The Case for Loosening Closed-Visa Programs
Creating an easier pathway to permanent residency could help workers and businesses.
- By
- March 16, 2026
- CBR - Economics
Creating an easier pathway to permanent residency could help workers and businesses.
To fill jobs in sectors experiencing local labor shortages, some countries—including Canada, New Zealand, South Korea, and the United States—offer closed-visa programs that tie foreign workers to a single employer for a fixed term.
These programs provide opportunities, but they also limit foreign workers’ prospects by restricting their mobility, lessening their bargaining power, and repressing their wages, argues research from University of Toronto’s Kory Kroft, University of Chicago PhD student Isaac Norwich, Chicago Booth’s Matthew J. Notowidigdo, and Toronto Metropolitan University’s Stephen Tino. Providing these workers with an easier pathway to permanent residency would improve their career opportunities and increase their earnings, the study suggests.
The researchers focused on Canada and its Temporary Foreign Worker Program. Labor-rights organizations have criticized the program, saying that it can enable the exploitation of workers, particularly low earners. Changing employers is technically possible, but it’s an arduous process. And if fixed-term workers want to remain in Canada once their initial stay is up, they face another difficult process to renew their work permit or obtain a new one.
The criticism has merit, the study suggests. The researchers analyzed data about temporary workers who arrived in Canada between 2004 and 2014. They linked visa records for approximately 200,000 workers to the Canadian Employer-Employee Dynamics Database, which holds extensive information on companies, employees, and earnings.
The analysis compared cohorts of immigrants who arrived at different times and took between three and five years to transition from temporary visas to permanent residency. These workers found roles in a variety of industries including construction, manufacturing, retail, technology, and landscaping.
Three years after gaining permanent residency, temporary workers had earnings that were 6 percent higher than before, the researchers find. That may have been due to better job mobility, as the workers’ job-switching rate increased by 22 percentage points.
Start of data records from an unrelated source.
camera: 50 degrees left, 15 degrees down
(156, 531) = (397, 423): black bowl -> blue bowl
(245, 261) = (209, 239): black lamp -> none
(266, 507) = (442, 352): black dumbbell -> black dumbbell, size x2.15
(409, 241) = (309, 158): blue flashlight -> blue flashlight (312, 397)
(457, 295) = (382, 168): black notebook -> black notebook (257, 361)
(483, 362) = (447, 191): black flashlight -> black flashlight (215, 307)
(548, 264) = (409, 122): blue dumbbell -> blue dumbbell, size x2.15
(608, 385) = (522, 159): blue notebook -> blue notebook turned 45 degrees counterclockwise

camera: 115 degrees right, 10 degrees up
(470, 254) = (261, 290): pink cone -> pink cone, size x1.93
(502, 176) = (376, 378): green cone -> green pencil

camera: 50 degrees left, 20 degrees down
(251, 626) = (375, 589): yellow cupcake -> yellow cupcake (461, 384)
The probability of switching industries, which can help lower-skilled workers gain better experience and pay, rose by 12 percentage points. Workers moved to businesses that tended to have significantly higher revenues and pay employees more.
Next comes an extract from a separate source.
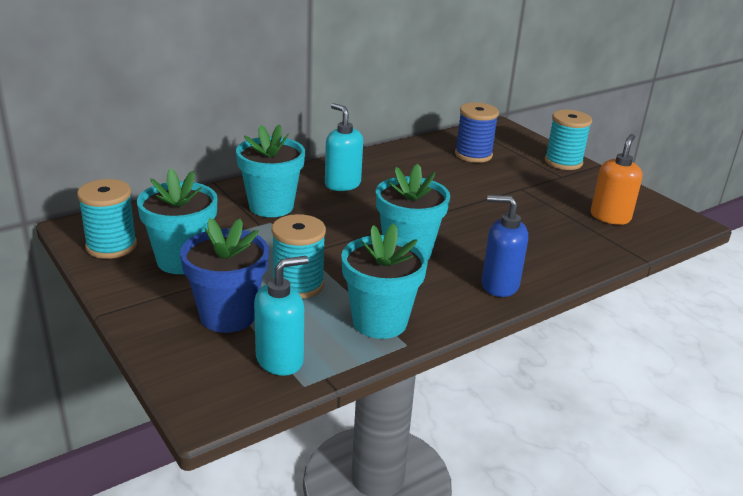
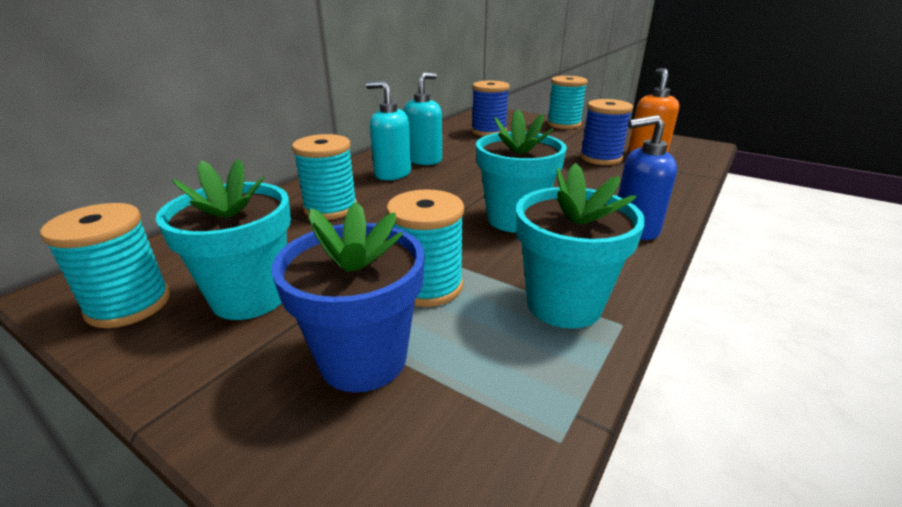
camera: 20 degrees left, 0 degrees up
(271, 206) = (331, 208): turquoise flower pot -> turquoise spool
(280, 360) = (490, 407): turquoise soap dispenser -> turquoise soap dispenser (424, 160)
(553, 212) = (600, 158): none -> blue spool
Lower-wage workers—many of whom came from lower-income countries—were particularly helped. Their earnings rose by 12 percent, on average, compared with 2 percent for higher-skilled workers.
Using an economic model to extrapolate the effects of permanent residency over 15 years, the researchers estimate the overall earnings increase to be 50 percent higher than the three-year effects for all workers.
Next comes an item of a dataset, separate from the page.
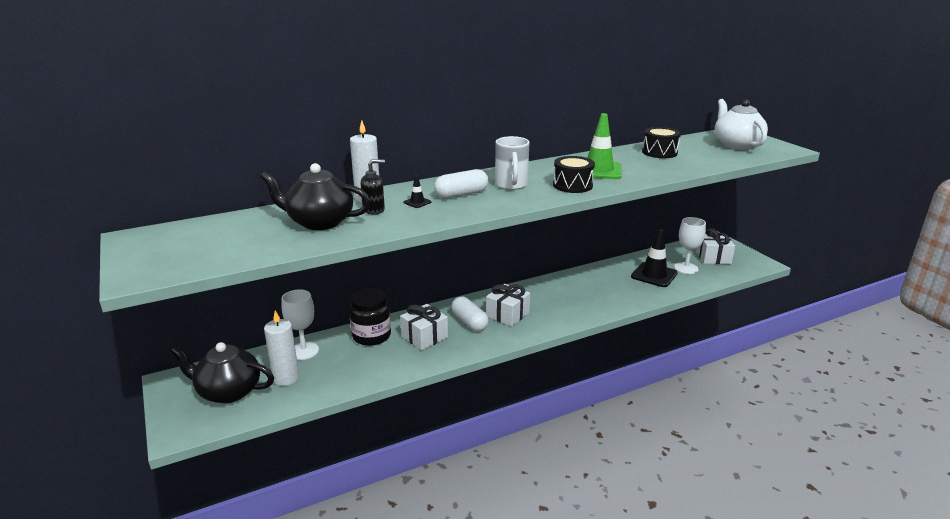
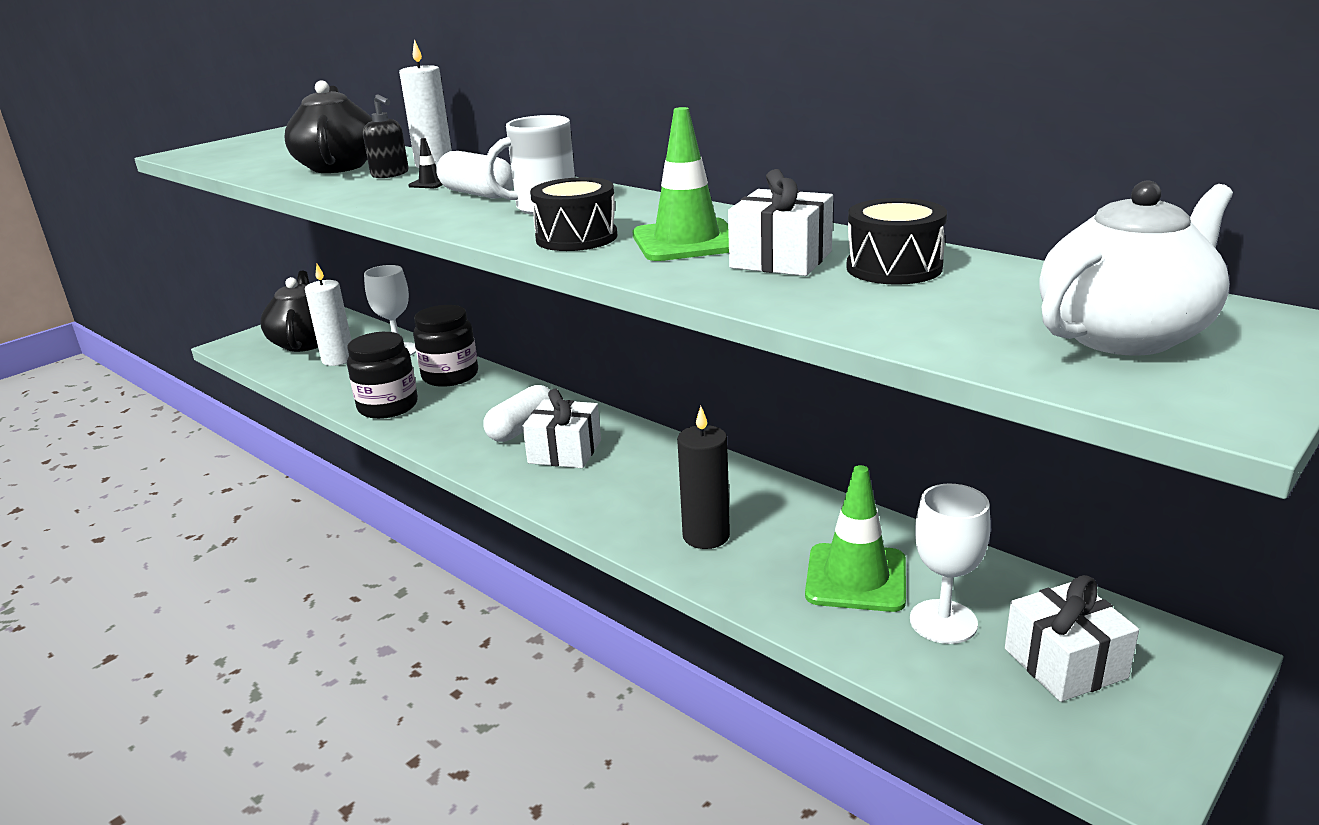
camera: 70 degrees right, 0 degrees up
(394, 363) = (388, 406): none -> black jar
(424, 337) = (463, 408): white gift -> white gift (781, 259)
(609, 296) = (706, 536): none -> black candle
(654, 275) = (856, 578): black traffic cone -> green traffic cone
They also used their model to assess two proposed policy changes in Canada. One would give businesses a stronger incentive to hire Canadian workers and permanent residents by increasing the application costs for companies hiring temporary foreign workers.
If these costs (typically about C$1,000 per hire) were to rise by 25 percent, companies would hire fewer temporary foreign workers, the research finds. The model predicts that earnings for a portion of the domestic workforce would rise, pay for temporary foreign workers would fall, and the profits of companies that hire the latter would decrease by about 2 percent, in part because more positions would remain vacant.
The other policy, put forward in Parliament, would allow all temporary foreign workers to more easily switch jobs within their own industries. In this case, the research suggests that these workers’ wages would rise, with lower-wage foreign workers benefiting the most. But wages for the domestic workforce vying for the same positions would fall due to increased competition.
Notowidigdo says that this points to a fundamental trade-off that policymakers have to consider: “While open visas can grow the total economic pie, the policy may reduce wages for the small subgroup of domestic workers who are competing for the same jobs,” he explains.
But even after accounting for that, and for payments made to foreign workers, the benefits outweigh the costs, Notowidigdo says. Creating a smoother pathway to permanent residency has the “efficiency-enhancing effect of foreign workers having an easier time finding the firms that can make the best use of their skills,” he notes. Companies could benefit from hiring workers better aligned with their long-term objectives. Ultimately, the research finds, the beneficiaries would be not just foreign workers but the entire economy.
Kory Kroft, Isaac Norwich, Matthew J. Notowidigdo, and Stephen Tino, “The Labor Market Return to Permanent Residency,” Working paper, January 2026.